This past week an article appeared about magpies grieving
for their dead Mail OnLine. I don't know if anyone can say what emotions
another species is experiencing, let alone another of our own species,
human. By studying avian behavior,
however, it does seem to me that birds do experience emotion, and part of those
emotions may include sadness, confusion, and loneliness. When working as an
avian veterinarian, I've seen parrots whose mates have died going into
"mourning" by being quiet, still, and refusing to eat for a day or
longer. I imagine that bird brains, like
our own, need to rewire after losing another individual that was so much a part
of a social, cultural, and neural network.
This liminal time we humans know as grieving.
Once when a teenager
I saw a Northern Flicker grieving.
I was a teenager on an errand with my father driving when the car in
front of us struck a flicker. The mate
that had been flying ahead, turned, and flew back to the ground to stand by his
companion. My father stopped the car to
see if there was anything we could do. There wasn't.

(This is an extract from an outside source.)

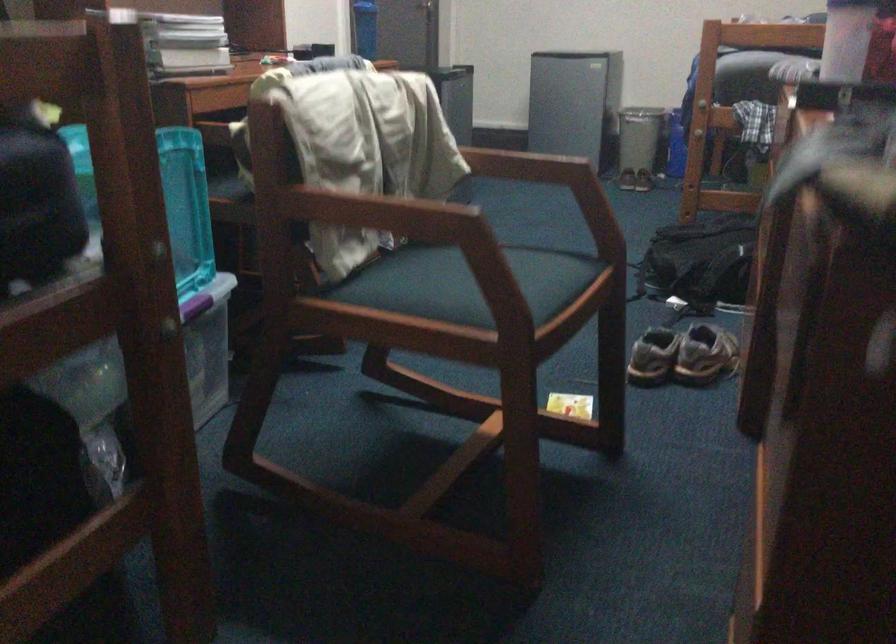
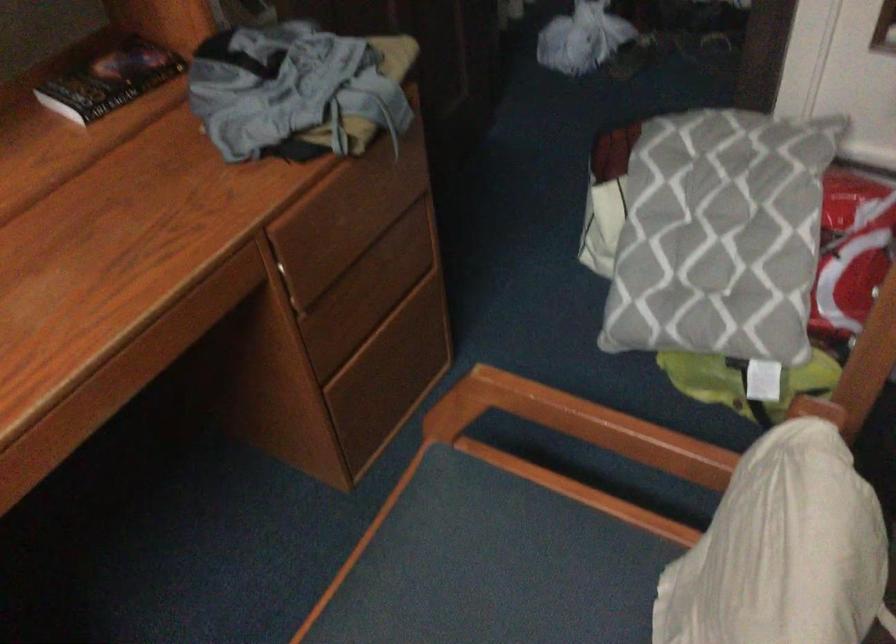
Where in the second image is the point corresponding to point (448, 232) from the first image?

Her beauty was now stilled. We could not believe that the male bird did not fly away as we approached, his
quiet stillness beyond words. I could
never really guess what my father was thinking or feeling, he being rather stoic and undemonstrative. On this occasion he had tears trailing down
his face to see such sadness and loss, echoed in his own heart I do believe.
I never asked him what the dead bird meant to him, or the
loyalty of her mate. I did not ask the surviving
flicker either. Furthermore, science and
cognitive ethology may never answer what magpies or parrots experience. But whatever other experience, I do believe
that emotions are the substance that makes up interspecies communion that sounds
along the ages as echoes of loss and joy in our hearts.